* _Supplied material_
=== Begin Enclosure ===
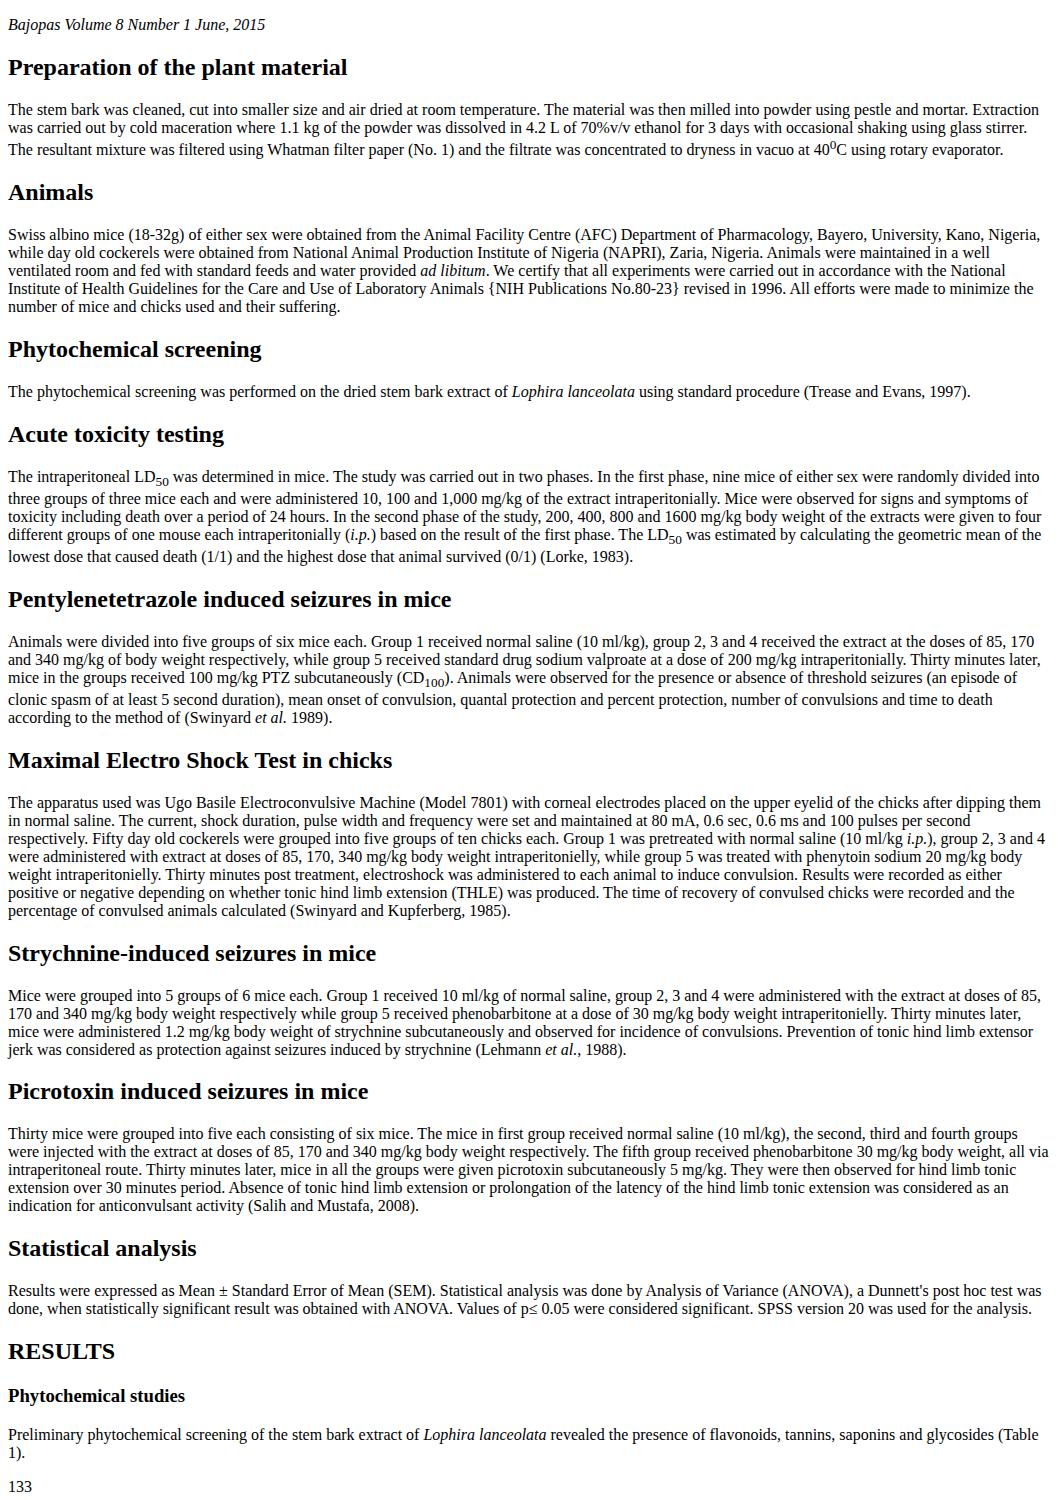Bajopas Volume 8 Number 1 June, 2015
Preparation of the plant material
The stem bark was cleaned, cut into smaller size and air dried at room temperature. The material was then milled into powder using pestle and mortar. Extraction was carried out by cold maceration where 1.1 kg of the powder was dissolved in 4.2 L of 70%v/v ethanol for 3 days with occasional shaking using glass stirrer. The resultant mixture was filtered using Whatman filter paper (No. 1) and the filtrate was concentrated to dryness in vacuo at 400C using rotary evaporator.
Animals
Swiss albino mice (18-32g) of either sex were obtained from the Animal Facility Centre (AFC) Department of Pharmacology, Bayero, University, Kano, Nigeria, while day old cockerels were obtained from National Animal Production Institute of Nigeria (NAPRI), Zaria, Nigeria. Animals were maintained in a well ventilated room and fed with standard feeds and water provided ad libitum. We certify that all experiments were carried out in accordance with the National Institute of Health Guidelines for the Care and Use of Laboratory Animals {NIH Publications No.80-23} revised in 1996. All efforts were made to minimize the number of mice and chicks used and their suffering.
Phytochemical screening
The phytochemical screening was performed on the dried stem bark extract of Lophira lanceolata using standard procedure (Trease and Evans, 1997).
Acute toxicity testing
The intraperitoneal LD50 was determined in mice. The study was carried out in two phases. In the first phase, nine mice of either sex were randomly divided into three groups of three mice each and were administered 10, 100 and 1,000 mg/kg of the extract intraperitonially. Mice were observed for signs and symptoms of toxicity including death over a period of 24 hours. In the second phase of the study, 200, 400, 800 and 1600 mg/kg body weight of the extracts were given to four different groups of one mouse each intraperitonially (i.p.) based on the result of the first phase. The LD50 was estimated by calculating the geometric mean of the lowest dose that caused death (1/1) and the highest dose that animal survived (0/1) (Lorke, 1983).
Pentylenetetrazole induced seizures in mice
Animals were divided into five groups of six mice each. Group 1 received normal saline (10 ml/kg), group 2, 3 and 4 received the extract at the doses of 85, 170 and 340 mg/kg of body weight respectively, while group 5 received standard drug sodium valproate at a dose of 200 mg/kg intraperitonially. Thirty minutes later, mice in the groups received 100 mg/kg PTZ subcutaneously (CD100). Animals were observed for the presence or absence of threshold seizures (an episode of clonic spasm of at least 5 second duration), mean onset of convulsion, quantal protection and percent protection, number of convulsions and time to death according to the method of (Swinyard et al. 1989).
Maximal Electro Shock Test in chicks
The apparatus used was Ugo Basile Electroconvulsive Machine (Model 7801) with corneal electrodes placed on the upper eyelid of the chicks after dipping them in normal saline. The current, shock duration, pulse width and frequency were set and maintained at 80 mA, 0.6 sec, 0.6 ms and 100 pulses per second respectively. Fifty day old cockerels were grouped into five groups of ten chicks each. Group 1 was pretreated with normal saline (10 ml/kg i.p.), group 2, 3 and 4 were administered with extract at doses of 85, 170, 340 mg/kg body weight intraperitonielly, while group 5 was treated with phenytoin sodium 20 mg/kg body weight intraperitonielly. Thirty minutes post treatment, electroshock was administered to each animal to induce convulsion. Results were recorded as either positive or negative depending on whether tonic hind limb extension (THLE) was produced. The time of recovery of convulsed chicks were recorded and the percentage of convulsed animals calculated (Swinyard and Kupferberg, 1985).
Strychnine-induced seizures in mice
Mice were grouped into 5 groups of 6 mice each. Group 1 received 10 ml/kg of normal saline, group 2, 3 and 4 were administered with the extract at doses of 85, 170 and 340 mg/kg body weight respectively while group 5 received phenobarbitone at a dose of 30 mg/kg body weight intraperitonielly. Thirty minutes later, mice were administered 1.2 mg/kg body weight of strychnine subcutaneously and observed for incidence of convulsions. Prevention of tonic hind limb extensor jerk was considered as protection against seizures induced by strychnine (Lehmann et al., 1988).
Picrotoxin induced seizures in mice
Thirty mice were grouped into five each consisting of six mice. The mice in first group received normal saline (10 ml/kg), the second, third and fourth groups were injected with the extract at doses of 85, 170 and 340 mg/kg body weight respectively. The fifth group received phenobarbitone 30 mg/kg body weight, all via intraperitoneal route. Thirty minutes later, mice in all the groups were given picrotoxin subcutaneously 5 mg/kg. They were then observed for hind limb tonic extension over 30 minutes period. Absence of tonic hind limb extension or prolongation of the latency of the hind limb tonic extension was considered as an indication for anticonvulsant activity (Salih and Mustafa, 2008).
Statistical analysis
Results were expressed as Mean ± Standard Error of Mean (SEM). Statistical analysis was done by Analysis of Variance (ANOVA), a Dunnett's post hoc test was done, when statistically significant result was obtained with ANOVA. Values of p≤ 0.05 were considered significant. SPSS version 20 was used for the analysis.
RESULTS
Phytochemical studies
Preliminary phytochemical screening of the stem bark extract of Lophira lanceolata revealed the presence of flavonoids, tannins, saponins and glycosides (Table 1).
133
=== End Enclosure ===
* _Aim of the exercise_
Of the entries listed above, reproduce only the lines starting at the line containing "The phytochemical screening" and ending at the line containing "Acute toxicity testing". Include both, exactly as they stand.

* _Answer for the task_
The phytochemical screening was performed on the dried stem bark extract of Lophira lanceolata using standard procedure (Trease and Evans, 1997).
Acute toxicity testing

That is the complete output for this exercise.